The IMF has released its report on Pakistan’s Governance and Corruption, and lo and behold!! It has found that there is elite capture in Pakistan, and thus corruption. It has claimed that while corruption recovery efforts have yielded 5.31 trillion so far, that was only a fraction of the actual cost of corruption. The IMF’s concern with corruption reflects bothe the pervasive nature of the menace as well as the pervasiveness of the IMF’s oversight of the economy. Because the IMF sets tax collection targets, it is concerned with the leakages, such as corruption, that prevent those targets being achieved.

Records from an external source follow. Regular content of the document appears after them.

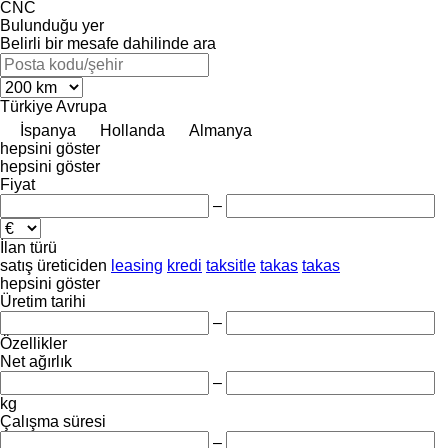
CNC
Bulunduğu yer
Belirli bir mesafe dahilinde ara
Türkiye
Avrupa
İspanya
Hollanda
Almanya
hepsini göster
hepsini göster
Fiyat
–
İlan türü
satış
üreticiden
leasing
kredi
taksitle
takas
takas
hepsini göster
Üretim tarihi
–
Özellikler
Net ağırlık
–
kg
Çalışma süresi
–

However, that may explain why the IMF projections are not always corrupt. There is every danger of the corruption charge just becoming an excuse to cover up for the shortcomings of the IMF predictions and assumptions. This is problematic, for it will not lead to a correct solution of the economy’s problems. It is also too much of a cop-out at a time of rising demand for climate justice. One of the most used arguments by the indutrialised West is that the Third World countries that need the most help are corrupt and must be lent the money rather than given it. Apart from these general issues, the IMF now gets to intrude in areas from which it was previously excluded. For example, it wants the annual report of the Special Investment Facilitation Council published, with a list provided of the investments that have been facilitated. The IMF Seal of Good Housekeeping may be needed if the country is to access international money markets, but it seems that the cost will be to ensure that any institution still not completely under the IMF’s thumb, must come under it.
The government cannot ignore corruption, but at the same time, it must keep in mind that national interests are not sacrificed purely for money. Thry may be thrown to the wind in a bid to satisfy foreign interests. It should never be forgotten that the IMF is not a benign institution, but very much part of the Washington Consensus which the USA developed after World War II to bend a decolonizing world to its will. Pakistan has been down that road before, and the results are not beneficial.